*** SUPPLIED TEXT Section Begins ***

We visually checked the distribution of all baseline variables using histograms and QQ-plots. Baseline characteristics and adherence to dietary guidelines are presented for the total analytical sample and across sex-specific tertiles of the DHD-CVD index. Means ± standard deviations (SDs) were used to describe normally distributed data, medians with interquartile ranges (IQR) were used for skewed variables, and n (%) for categorical data.

Beta coefficients with 95% CIs for the association between the DHD-CVD index and kidney function were obtained from multivariable linear regression models. The dependent (outcome) variable in all models was “annual eGFR change”, defined as final eGFR (after 40 months) minus baseline eGFR, divided by years of follow-up. Negative betas represent “more annual eGFR decline” and positive betas represent “less annual eGFR decline” with increasing DHD-CVD index.

The DHD-CVD index was analysed per 1-SD increment and in sex-specific tertiles (T1: <77.1; T2: ≥77.1 - <89.2; T3: ≥89.2 for women, and T1: <72.4; T2: ≥72.4 - <84.8; T3: ≥84.8 for men; T1 as reference). We also analysed adherence to guidelines for each individual DHD-CVD component (score) in relation to annual eGFR change, and absolute intake (grams/day) of each DHD-CVD component per 1-SD increment (for vegetables, fruits, whole grains, dairy, fish, tea, liquid fats and oils, and plant sterol or stanol-enriched products) or per 1-SD decrease (for refined grains, solid fats, red and processed meat, sugar-sweetened beverages and fruit juices, alcohol, and sodium intake). Because of low intake, absolute intakes of legumes and nuts was analysed in categories (consumers vs. non-consumers).

*** SUPPLIED TEXT Section Ends ***
*** STORED DATA Section Begins ***

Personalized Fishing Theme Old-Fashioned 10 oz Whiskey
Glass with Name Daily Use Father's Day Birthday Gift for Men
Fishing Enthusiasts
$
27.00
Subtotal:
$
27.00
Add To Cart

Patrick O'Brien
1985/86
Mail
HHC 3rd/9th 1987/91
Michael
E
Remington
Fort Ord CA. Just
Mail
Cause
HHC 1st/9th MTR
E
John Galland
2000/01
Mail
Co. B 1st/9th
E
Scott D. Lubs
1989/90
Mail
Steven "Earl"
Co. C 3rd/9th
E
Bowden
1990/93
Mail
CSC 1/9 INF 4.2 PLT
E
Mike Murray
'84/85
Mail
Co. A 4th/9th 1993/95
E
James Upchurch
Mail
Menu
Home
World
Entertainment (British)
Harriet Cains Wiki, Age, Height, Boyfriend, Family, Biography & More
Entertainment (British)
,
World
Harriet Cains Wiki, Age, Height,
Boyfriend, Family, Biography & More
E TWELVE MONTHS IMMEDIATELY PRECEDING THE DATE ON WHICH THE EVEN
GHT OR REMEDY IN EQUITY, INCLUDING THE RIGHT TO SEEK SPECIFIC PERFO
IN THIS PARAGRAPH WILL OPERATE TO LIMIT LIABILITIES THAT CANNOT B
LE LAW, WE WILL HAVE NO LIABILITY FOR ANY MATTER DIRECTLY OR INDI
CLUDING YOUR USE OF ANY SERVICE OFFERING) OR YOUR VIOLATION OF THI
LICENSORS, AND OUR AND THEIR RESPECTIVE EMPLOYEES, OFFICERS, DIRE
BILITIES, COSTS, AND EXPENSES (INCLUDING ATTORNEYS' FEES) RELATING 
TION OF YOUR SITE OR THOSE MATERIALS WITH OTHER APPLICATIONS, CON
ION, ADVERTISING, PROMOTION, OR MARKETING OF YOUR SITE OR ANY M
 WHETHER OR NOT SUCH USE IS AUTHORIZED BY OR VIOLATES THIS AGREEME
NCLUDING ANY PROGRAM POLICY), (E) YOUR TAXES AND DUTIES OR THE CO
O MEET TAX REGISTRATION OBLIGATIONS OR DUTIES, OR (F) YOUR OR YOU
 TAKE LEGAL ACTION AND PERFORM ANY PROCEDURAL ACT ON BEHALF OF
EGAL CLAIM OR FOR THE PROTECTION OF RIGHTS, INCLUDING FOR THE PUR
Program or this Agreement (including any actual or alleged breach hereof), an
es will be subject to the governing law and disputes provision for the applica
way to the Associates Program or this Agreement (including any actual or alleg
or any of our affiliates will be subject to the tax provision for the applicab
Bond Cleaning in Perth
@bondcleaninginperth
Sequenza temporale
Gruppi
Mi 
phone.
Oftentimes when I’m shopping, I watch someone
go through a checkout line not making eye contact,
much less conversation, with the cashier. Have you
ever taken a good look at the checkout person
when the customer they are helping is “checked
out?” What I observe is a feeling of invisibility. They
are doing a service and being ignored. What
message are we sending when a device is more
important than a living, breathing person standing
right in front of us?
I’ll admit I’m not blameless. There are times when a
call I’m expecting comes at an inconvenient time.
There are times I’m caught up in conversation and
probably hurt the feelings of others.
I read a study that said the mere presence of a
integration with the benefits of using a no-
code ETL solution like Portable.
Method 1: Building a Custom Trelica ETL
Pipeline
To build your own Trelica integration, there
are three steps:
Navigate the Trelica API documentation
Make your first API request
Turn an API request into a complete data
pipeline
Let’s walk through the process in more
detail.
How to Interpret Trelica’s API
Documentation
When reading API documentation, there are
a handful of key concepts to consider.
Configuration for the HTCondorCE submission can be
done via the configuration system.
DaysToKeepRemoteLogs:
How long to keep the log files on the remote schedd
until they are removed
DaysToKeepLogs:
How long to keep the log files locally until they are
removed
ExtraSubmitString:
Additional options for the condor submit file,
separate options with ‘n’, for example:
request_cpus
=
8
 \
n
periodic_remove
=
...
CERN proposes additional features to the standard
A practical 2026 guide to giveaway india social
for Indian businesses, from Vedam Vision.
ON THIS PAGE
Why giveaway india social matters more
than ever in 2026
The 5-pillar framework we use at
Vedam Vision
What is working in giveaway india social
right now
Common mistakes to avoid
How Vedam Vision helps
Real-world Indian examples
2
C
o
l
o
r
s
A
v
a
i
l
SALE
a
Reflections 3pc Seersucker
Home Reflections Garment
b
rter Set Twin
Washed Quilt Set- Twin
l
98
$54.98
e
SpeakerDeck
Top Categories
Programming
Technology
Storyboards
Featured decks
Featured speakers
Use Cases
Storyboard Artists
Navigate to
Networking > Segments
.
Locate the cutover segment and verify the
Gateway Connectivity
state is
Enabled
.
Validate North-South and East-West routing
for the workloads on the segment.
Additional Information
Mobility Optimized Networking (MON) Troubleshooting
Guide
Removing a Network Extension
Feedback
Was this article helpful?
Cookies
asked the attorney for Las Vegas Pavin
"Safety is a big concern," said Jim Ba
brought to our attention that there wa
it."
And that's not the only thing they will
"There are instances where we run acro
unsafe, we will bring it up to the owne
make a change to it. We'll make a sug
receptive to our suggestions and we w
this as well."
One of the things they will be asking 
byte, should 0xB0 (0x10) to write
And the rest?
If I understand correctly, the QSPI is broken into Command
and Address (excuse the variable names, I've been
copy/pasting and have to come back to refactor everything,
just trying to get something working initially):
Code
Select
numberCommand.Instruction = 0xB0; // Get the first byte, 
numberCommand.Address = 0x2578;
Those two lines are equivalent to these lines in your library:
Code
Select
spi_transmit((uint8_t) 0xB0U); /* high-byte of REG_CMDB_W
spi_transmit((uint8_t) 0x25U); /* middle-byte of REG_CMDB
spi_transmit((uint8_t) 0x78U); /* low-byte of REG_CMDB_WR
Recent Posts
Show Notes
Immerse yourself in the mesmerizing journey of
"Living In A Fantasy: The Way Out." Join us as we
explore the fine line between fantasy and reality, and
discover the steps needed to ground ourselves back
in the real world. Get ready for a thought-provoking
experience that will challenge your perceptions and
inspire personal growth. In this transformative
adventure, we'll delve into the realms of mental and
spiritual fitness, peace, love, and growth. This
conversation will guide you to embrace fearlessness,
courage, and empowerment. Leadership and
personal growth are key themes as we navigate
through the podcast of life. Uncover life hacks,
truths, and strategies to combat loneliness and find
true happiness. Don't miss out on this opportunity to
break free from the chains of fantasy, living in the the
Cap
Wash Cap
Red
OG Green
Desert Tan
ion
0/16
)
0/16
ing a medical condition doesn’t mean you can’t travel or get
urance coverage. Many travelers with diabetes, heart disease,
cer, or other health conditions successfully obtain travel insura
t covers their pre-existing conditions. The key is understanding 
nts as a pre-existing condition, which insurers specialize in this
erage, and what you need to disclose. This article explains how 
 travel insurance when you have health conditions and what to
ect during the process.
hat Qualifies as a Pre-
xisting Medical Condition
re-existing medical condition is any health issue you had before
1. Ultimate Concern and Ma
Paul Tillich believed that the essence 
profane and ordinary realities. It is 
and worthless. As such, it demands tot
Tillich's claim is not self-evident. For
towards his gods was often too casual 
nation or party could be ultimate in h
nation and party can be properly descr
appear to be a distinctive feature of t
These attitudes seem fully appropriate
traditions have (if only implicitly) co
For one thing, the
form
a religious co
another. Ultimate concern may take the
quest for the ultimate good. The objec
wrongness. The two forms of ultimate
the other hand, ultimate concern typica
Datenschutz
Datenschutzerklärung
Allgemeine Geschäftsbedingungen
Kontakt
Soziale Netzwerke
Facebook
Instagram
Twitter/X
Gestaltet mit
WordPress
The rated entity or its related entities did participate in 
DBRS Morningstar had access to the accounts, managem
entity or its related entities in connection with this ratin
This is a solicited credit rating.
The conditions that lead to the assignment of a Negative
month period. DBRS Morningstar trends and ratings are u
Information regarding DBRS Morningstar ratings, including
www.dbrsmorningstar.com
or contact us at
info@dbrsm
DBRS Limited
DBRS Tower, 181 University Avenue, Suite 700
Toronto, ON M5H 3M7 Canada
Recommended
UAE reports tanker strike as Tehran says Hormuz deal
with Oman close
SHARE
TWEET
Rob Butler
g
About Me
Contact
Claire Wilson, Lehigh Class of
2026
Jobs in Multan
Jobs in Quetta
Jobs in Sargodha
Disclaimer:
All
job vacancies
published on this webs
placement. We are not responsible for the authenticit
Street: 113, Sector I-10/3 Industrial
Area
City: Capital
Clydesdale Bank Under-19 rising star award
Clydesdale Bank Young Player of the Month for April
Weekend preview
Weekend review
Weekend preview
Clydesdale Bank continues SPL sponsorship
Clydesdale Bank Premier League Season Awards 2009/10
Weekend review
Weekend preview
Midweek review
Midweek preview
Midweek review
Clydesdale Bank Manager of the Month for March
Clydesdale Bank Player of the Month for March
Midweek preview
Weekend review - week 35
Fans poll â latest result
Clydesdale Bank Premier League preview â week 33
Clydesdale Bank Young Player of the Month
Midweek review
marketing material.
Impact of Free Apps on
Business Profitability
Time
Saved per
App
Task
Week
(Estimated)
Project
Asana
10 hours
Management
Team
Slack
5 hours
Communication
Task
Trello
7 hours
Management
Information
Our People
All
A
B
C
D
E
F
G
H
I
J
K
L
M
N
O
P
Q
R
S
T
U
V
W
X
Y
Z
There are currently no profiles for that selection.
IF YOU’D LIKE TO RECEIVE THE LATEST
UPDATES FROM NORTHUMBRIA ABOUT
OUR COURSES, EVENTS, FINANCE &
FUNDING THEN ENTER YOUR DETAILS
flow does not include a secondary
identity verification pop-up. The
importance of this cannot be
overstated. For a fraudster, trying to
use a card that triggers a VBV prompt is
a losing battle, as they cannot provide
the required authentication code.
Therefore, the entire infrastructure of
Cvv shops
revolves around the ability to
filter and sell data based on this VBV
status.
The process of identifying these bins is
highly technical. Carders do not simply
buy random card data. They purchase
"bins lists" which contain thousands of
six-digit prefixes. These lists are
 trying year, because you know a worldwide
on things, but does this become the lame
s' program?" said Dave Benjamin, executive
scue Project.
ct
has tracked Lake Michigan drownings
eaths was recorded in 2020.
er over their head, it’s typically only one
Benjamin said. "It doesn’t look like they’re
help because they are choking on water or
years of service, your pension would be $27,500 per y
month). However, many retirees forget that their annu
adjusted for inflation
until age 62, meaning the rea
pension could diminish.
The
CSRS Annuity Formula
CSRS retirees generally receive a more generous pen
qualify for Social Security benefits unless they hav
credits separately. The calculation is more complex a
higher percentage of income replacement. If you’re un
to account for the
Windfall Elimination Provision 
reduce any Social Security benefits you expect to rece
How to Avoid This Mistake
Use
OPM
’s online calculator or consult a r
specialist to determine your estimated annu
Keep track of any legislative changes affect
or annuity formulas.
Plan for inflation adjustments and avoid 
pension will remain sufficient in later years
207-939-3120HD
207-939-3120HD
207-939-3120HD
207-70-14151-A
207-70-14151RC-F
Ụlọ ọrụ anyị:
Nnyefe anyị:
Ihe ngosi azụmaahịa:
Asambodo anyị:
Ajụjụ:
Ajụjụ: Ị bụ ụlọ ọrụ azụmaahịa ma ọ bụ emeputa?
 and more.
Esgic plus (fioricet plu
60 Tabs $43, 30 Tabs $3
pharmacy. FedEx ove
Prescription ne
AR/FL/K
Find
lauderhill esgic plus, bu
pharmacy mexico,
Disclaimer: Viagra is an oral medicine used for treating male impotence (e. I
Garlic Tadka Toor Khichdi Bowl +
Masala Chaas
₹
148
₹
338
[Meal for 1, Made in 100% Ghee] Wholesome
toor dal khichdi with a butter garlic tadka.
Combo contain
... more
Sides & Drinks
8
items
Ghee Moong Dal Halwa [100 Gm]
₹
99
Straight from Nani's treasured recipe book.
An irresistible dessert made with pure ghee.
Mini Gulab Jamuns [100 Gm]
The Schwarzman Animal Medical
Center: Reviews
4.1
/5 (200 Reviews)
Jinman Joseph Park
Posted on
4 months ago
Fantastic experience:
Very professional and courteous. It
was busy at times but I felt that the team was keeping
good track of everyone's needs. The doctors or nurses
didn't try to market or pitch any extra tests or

*** STORED DATA Section Ends ***

- TRY IT
From the statistical methods text, list each DHD-CVD component whose absolute intake was analyzed per 1-SD decrease.

- TASK RESULT
- Refined grains
- Solid fats
- Red and processed meat
- Sugar-sweetened beverages and fruit juices
- Alcohol
- Sodium intake